You may have noticed that many of our recent models take a long time to tune, cross-validate, and/or train. One thing we can do to help our timing is to save the model object so that we can come back to it at a later time. Or once you have your finalized, fitted model for your project, you can just save it to import it into your final report—then you won’t have to re-fit/tune/cv each time you want to knit!
To do this, we will use the readr
package. Here we are
going to create a model, fit it, then save it to our system.
library(baguette)
penguins_wf <- workflow() %>%
add_recipe(new_recipe) %>%
add_model(
bag_tree() %>%
set_mode("classification") %>%
set_engine("rpart")
)
penguins_fit <- penguins_wf %>% fit(data=penguins)
library(readr)
write_rds(penguins_fit, "final_model.rds")

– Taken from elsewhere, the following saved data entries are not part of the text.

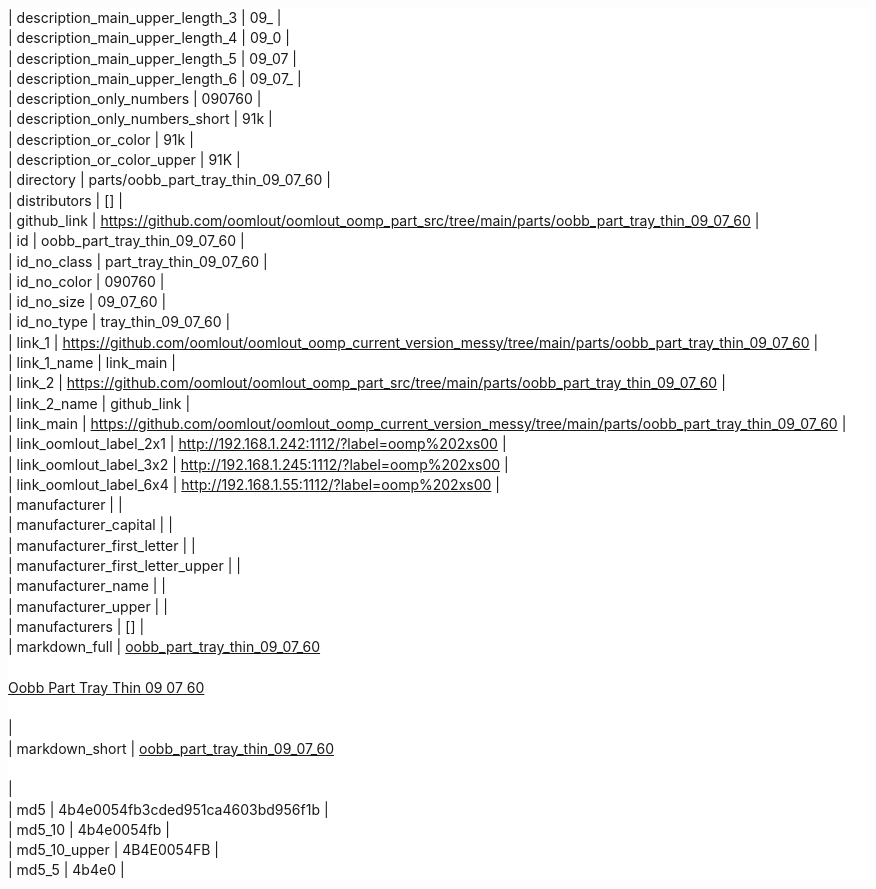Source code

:| description_main_upper_length_3 | 09_ |  
| description_main_upper_length_4 | 09_0 |  
| description_main_upper_length_5 | 09_07 |  
| description_main_upper_length_6 | 09_07_ |  
| description_only_numbers | 090760 |  
| description_only_numbers_short | 91k |  
| description_or_color | 91k |  
| description_or_color_upper | 91K |  
| directory | parts/oobb_part_tray_thin_09_07_60 |  
| distributors | [] |  
| github_link | https://github.com/oomlout/oomlout_oomp_part_src/tree/main/parts/oobb_part_tray_thin_09_07_60 |  
| id | oobb_part_tray_thin_09_07_60 |  
| id_no_class | part_tray_thin_09_07_60 |  
| id_no_color | 090760 |  
| id_no_size | 09_07_60 |  
| id_no_type | tray_thin_09_07_60 |  
| link_1 | https://github.com/oomlout/oomlout_oomp_current_version_messy/tree/main/parts/oobb_part_tray_thin_09_07_60 |  
| link_1_name | link_main |  
| link_2 | https://github.com/oomlout/oomlout_oomp_part_src/tree/main/parts/oobb_part_tray_thin_09_07_60 |  
| link_2_name | github_link |  
| link_main | https://github.com/oomlout/oomlout_oomp_current_version_messy/tree/main/parts/oobb_part_tray_thin_09_07_60 |  
| link_oomlout_label_2x1 | http://192.168.1.242:1112/?label=oomp%202xs00 |  
| link_oomlout_label_3x2 | http://192.168.1.245:1112/?label=oomp%202xs00 |  
| link_oomlout_label_6x4 | http://192.168.1.55:1112/?label=oomp%202xs00 |  
| manufacturer |  |  
| manufacturer_capital |  |  
| manufacturer_first_letter |  |  
| manufacturer_first_letter_upper |  |  
| manufacturer_name |  |  
| manufacturer_upper |  |  
| manufacturers | [] |  
| markdown_full | [oobb_part_tray_thin_09_07_60](https://github.com/oomlout/oomlout_oomp_current_version_messy/tree/main/parts/oobb_part_tray_thin_09_07_60)<br>[](https://github.com/oomlout/oomlout_oomp_current_version_messy/tree/main/parts/oobb_part_tray_thin_09_07_60)<br>[Oobb Part Tray Thin 09 07 60](https://github.com/oomlout/oomlout_oomp_current_version_messy/tree/main/parts/oobb_part_tray_thin_09_07_60)<br><br> |  
| markdown_short | [oobb_part_tray_thin_09_07_60](https://github.com/oomlout/oomlout_oomp_current_version_messy/tree/main/parts/oobb_part_tray_thin_09_07_60)<br><br> |  
| md5 | 4b4e0054fb3cded951ca4603bd956f1b |  
| md5_10 | 4b4e0054fb |  
| md5_10_upper | 4B4E0054FB |  
| md5_5 | 4b4e0 |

We can now remove everything from the environment, and still load the model:
model <- read_rds("final_model.rds")
model
## ══ Workflow [trained] ══════════════════════════════════════════════════════════
## Preprocessor: Recipe
## Model: bag_tree()
##
## ── Preprocessor ────────────────────────────────────────────────────────────────
## 3 Recipe Steps
##
## • step_normalize()
## • step_impute_knn()
## • step_impute_median()
##
## ── Model ───────────────────────────────────────────────────────────────────────
## Bagged CART (classification with 11 members)
##
## Variable importance scores include:
##
## # A tibble: 7 × 4
## term value std.error used
## <chr> <dbl> <dbl> <int>
## 1 bill_length_mm 134. 1.96 11
## 2 flipper_length_mm 133. 2.85 11
## 3 bill_depth_mm 120. 1.58 11
## 4 body_mass_g 105. 2.87 11
## 5 island 88.7 4.49 11
## 6 sex 2.59 1.00 6
## 7 year 1.46 0.172 8